In this phase of expansion, “traffic” becomes the key constraint—not only in its online form, but also in physical retail environments. Online channels—particularly content- and community-driven platforms such as Xiaohongshu, Douyin, WeChat, and Weibo—function as distributed discovery and reinforcement systems for IP exposure. Accordingly, companies can build a multi-layered content and IP visibility matrix across these platforms.
On the offline side, physical stores should evolve beyond transactional retail functions and be designed as experiential and socially embedded spaces. This implies deliberate choices around store scale, product breadth, and the integration of experiential and interactive elements that encourage social sharing and repeat visitation.
When the industry is still in a phase of net traffic expansion, the ability to build both online and offline “traffic destinations” can become a structural source of competitive advantage. Over time, these integrated touchpoints evolve into a persistent consumer connection network—one that is difficult to replicate once scale and behavioral habits are formed.
Each initiative reinforced a common objective: increasing the density and persistence of consumer engagement within the company’s IP system.
People, Culture, and the Consumer Connection System
Taken together, POP MART’s long-term resilience is rooted not in any single product or IP, but in a system built around people.
In early-stage investing, Black Ant Capital Managing Partner David He has summarized the firm’s investment philosophy:
“Three factors are essential for our investment decisions: outstanding founders, major innovations in business models, and high barriers embedded in the operating model. POP MART fits all three dimensions. Over the years, we have accompanied the company’s growth and witnessed Wang Ning and his team continuously realizing the original vision—evolving from a trend toy retailer into a platform connecting consumers on one side and IP designers on the other, ultimately becoming the only vertically integrated IP platform in China.”
This perspective provides a useful lens through which POP MART’s evolution can be understood.
Internally, the company is anchored in a deeply aligned team culture that consistently prioritizes long-term execution over short-term optimization. Externally, it extends into a global consumer base whose emotional needs are continuously translated into scalable commercial value.
Over time, this alignment between organizational culture and consumer demand has evolved into a repeatable operating system—one that converts IP creation into a continuously compounding engagement flywheel.
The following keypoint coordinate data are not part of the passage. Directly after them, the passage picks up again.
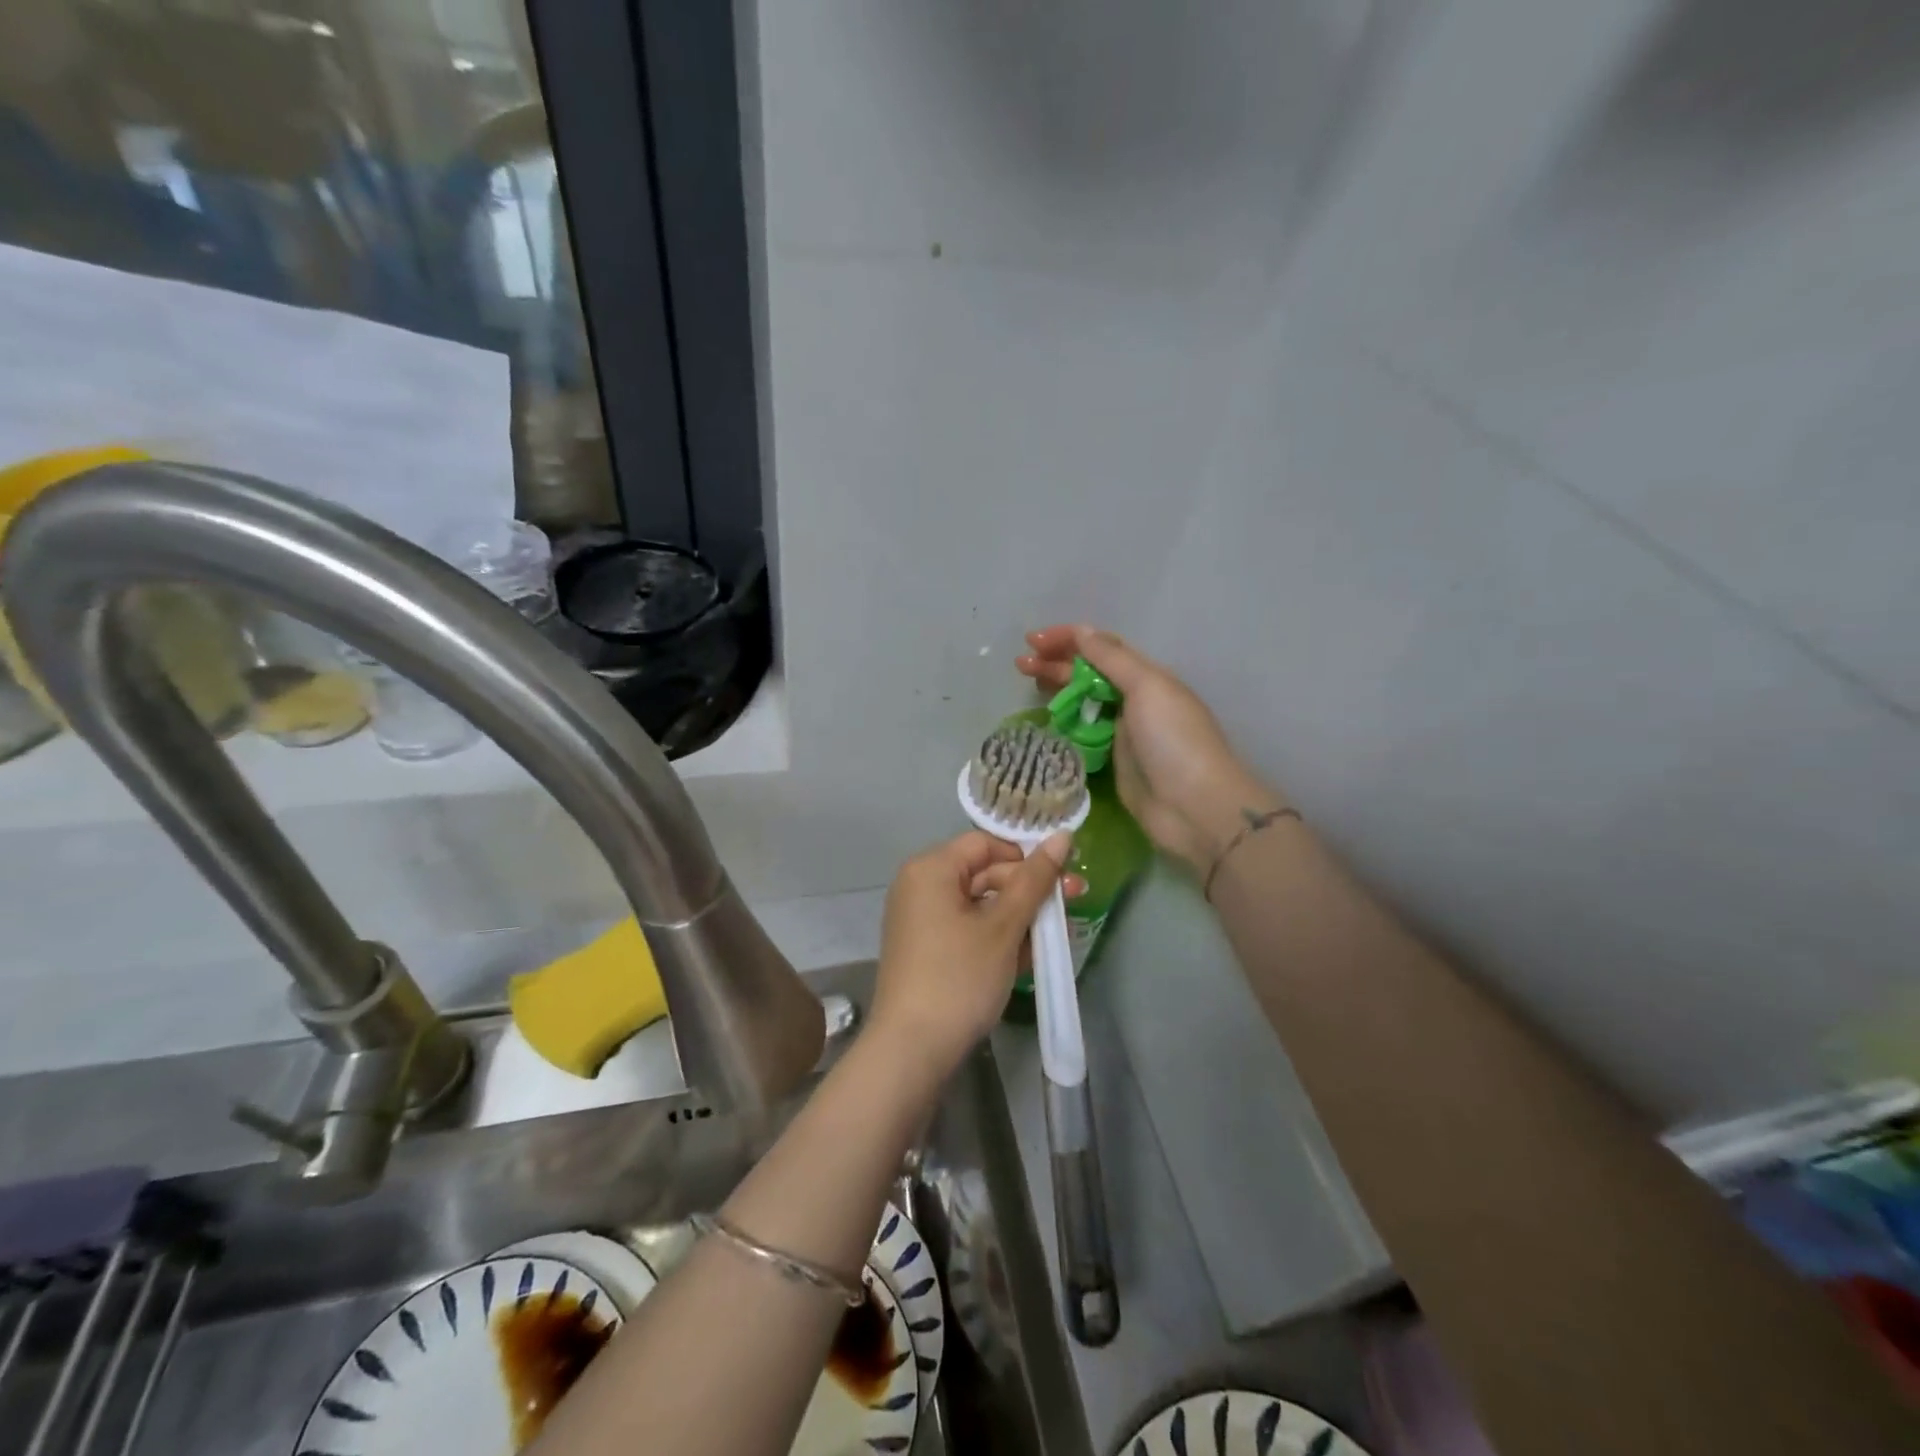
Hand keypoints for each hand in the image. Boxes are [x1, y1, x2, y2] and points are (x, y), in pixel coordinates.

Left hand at [869, 830, 1070, 1074]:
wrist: (912, 1050)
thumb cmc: (959, 977)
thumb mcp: (1003, 927)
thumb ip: (1034, 880)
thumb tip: (1063, 835)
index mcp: (931, 868)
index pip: (986, 843)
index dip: (1026, 857)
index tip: (1062, 878)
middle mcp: (920, 886)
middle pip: (984, 873)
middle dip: (1028, 891)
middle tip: (1072, 905)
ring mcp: (921, 919)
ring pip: (980, 904)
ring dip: (1018, 918)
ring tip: (1056, 937)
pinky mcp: (926, 948)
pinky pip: (967, 928)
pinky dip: (997, 937)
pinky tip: (1029, 956)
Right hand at [1017, 624, 1285, 873]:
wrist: (1195, 808)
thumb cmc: (1174, 740)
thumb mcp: (1147, 687)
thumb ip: (1112, 659)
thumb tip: (1082, 631)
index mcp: (1147, 676)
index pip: (1102, 647)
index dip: (1068, 639)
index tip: (1032, 641)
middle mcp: (1135, 699)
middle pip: (1089, 673)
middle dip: (1055, 663)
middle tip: (1020, 665)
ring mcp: (1124, 732)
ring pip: (1083, 702)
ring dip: (1056, 689)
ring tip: (1026, 683)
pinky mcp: (1114, 762)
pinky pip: (1083, 734)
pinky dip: (1064, 723)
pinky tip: (1045, 720)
In practice, POP MART functions as a vertically integrated IP platform, linking IP creators and consumers across content, distribution, and commercialization. Its expansion across retail stores, digital channels, community engagement, and experiential formats reflects a consistent objective: increasing the density of consumer connection to its IP system.
In this sense, POP MART’s true moat is not derived from resource ownership or structural scarcity, but from its ability to continuously generate and compound consumer engagement through a tightly coupled people–culture–consumer feedback loop.